TASK MATERIAL:
-----
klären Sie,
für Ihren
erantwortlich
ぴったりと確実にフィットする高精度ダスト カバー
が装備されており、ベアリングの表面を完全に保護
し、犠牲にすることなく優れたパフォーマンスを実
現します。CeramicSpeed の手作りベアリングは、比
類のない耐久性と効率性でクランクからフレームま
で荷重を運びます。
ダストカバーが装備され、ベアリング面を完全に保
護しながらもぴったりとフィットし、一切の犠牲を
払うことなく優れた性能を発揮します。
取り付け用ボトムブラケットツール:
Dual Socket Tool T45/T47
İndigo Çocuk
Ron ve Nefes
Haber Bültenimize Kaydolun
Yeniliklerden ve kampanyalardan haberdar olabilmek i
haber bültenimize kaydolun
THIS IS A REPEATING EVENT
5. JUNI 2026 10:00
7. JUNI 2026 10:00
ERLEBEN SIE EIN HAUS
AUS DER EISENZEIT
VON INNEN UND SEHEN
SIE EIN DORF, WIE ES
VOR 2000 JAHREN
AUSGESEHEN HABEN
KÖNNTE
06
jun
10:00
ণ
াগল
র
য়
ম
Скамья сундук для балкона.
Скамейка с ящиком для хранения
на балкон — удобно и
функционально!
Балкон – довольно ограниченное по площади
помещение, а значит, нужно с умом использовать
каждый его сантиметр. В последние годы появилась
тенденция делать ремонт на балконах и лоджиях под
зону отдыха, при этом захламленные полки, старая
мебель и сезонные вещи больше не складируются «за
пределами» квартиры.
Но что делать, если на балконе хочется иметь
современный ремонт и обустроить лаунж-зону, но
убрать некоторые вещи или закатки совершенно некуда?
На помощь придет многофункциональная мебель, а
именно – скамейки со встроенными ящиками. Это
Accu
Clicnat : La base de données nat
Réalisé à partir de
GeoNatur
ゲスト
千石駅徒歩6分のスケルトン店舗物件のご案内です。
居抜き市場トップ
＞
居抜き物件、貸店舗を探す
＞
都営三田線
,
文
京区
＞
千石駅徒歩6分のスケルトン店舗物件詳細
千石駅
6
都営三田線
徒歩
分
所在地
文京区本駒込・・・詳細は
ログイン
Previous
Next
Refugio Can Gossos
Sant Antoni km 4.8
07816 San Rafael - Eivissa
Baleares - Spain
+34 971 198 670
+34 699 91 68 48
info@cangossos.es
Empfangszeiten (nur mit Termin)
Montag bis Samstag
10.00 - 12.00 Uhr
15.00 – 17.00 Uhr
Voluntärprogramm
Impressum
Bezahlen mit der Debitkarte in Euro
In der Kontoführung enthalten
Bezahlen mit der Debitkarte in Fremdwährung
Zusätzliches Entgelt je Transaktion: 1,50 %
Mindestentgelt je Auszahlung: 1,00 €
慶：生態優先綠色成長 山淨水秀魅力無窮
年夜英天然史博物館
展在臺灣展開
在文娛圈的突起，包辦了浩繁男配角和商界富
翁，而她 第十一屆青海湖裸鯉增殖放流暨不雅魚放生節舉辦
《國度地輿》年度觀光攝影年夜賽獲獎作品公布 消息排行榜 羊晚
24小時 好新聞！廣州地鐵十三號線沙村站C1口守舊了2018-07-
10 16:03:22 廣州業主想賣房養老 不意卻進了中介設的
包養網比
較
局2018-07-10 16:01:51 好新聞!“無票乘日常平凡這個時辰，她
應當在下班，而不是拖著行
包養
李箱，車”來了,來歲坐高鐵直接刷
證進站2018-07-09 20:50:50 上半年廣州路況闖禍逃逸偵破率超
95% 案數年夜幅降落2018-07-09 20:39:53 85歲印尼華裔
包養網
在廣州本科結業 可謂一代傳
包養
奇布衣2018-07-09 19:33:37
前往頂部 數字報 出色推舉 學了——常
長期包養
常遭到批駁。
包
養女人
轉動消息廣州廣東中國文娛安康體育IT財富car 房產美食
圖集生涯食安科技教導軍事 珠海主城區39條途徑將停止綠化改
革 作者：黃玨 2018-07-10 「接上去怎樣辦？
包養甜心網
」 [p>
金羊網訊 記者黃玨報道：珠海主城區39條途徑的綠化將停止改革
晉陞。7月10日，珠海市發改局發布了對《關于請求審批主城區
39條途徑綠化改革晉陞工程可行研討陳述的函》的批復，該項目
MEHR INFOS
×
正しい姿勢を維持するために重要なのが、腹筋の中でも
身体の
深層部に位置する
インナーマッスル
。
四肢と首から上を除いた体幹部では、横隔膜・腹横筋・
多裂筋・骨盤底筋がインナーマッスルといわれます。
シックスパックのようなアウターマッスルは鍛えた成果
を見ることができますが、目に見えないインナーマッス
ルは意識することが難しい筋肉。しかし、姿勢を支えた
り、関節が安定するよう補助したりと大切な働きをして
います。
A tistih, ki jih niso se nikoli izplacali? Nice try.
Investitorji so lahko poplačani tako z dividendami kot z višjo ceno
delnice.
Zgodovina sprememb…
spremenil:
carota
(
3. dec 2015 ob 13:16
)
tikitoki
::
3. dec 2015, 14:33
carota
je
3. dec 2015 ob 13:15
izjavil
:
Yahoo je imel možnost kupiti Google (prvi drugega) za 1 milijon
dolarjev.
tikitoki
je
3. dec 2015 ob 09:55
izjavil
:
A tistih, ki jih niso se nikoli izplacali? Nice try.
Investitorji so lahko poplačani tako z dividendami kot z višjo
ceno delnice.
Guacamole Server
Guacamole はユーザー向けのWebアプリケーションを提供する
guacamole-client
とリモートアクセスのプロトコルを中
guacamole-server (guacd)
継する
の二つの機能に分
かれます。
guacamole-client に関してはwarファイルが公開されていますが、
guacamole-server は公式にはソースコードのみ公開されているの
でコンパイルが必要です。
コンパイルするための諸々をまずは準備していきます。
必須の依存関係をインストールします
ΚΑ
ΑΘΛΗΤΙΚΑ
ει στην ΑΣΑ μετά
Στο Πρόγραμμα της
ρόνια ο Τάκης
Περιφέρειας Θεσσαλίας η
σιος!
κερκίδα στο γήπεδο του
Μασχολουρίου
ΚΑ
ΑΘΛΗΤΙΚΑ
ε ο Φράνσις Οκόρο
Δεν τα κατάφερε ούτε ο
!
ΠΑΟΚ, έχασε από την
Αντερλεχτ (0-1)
-----
Extract, unchanged, everything from the first line of the entries above down to the line containing "функционально!", including both of those lines.

klären Sie,
für Ihren
erantwortlich
ぴったりと確実にフィットする高精度ダスト カバー
が装備されており、ベアリングの表面を完全に保護
し、犠牲にすることなく優れたパフォーマンスを実
現します。CeramicSpeed の手作りベアリングは、比
類のない耐久性と効率性でクランクからフレームま
で荷重を運びます。
ダストカバーが装備され、ベアリング面を完全に保
護しながらもぴったりとフィットし、一切の犠牲を
払うことなく優れた性能を発揮します。
取り付け用ボトムブラケットツール:
Dual Socket Tool T45/T47
İndigo Çocuk
Ron ve Nefes
Haber Bültenimize Kaydolun
Yeniliklerden ve kampanyalardan haberdar olabilmek i
haber bültenimize kaydolun
THIS IS A REPEATING EVENT
5. JUNI 2026 10:00
7. JUNI 2026 10:00
ERLEBEN SIE EIN HAUS
AUS DER EISENZEIT
VON INNEN UND SEHEN
SIE EIN DORF, WIE ES
VOR 2000 JAHREN
AUSGESEHEN HABEN
KÖNNTE
06
jun
10:00
ণ
াগল
র
য়
ম
Скамья сундук для балкона.
Скамейка с ящиком для хранения
на балкон — удобно и
функционально!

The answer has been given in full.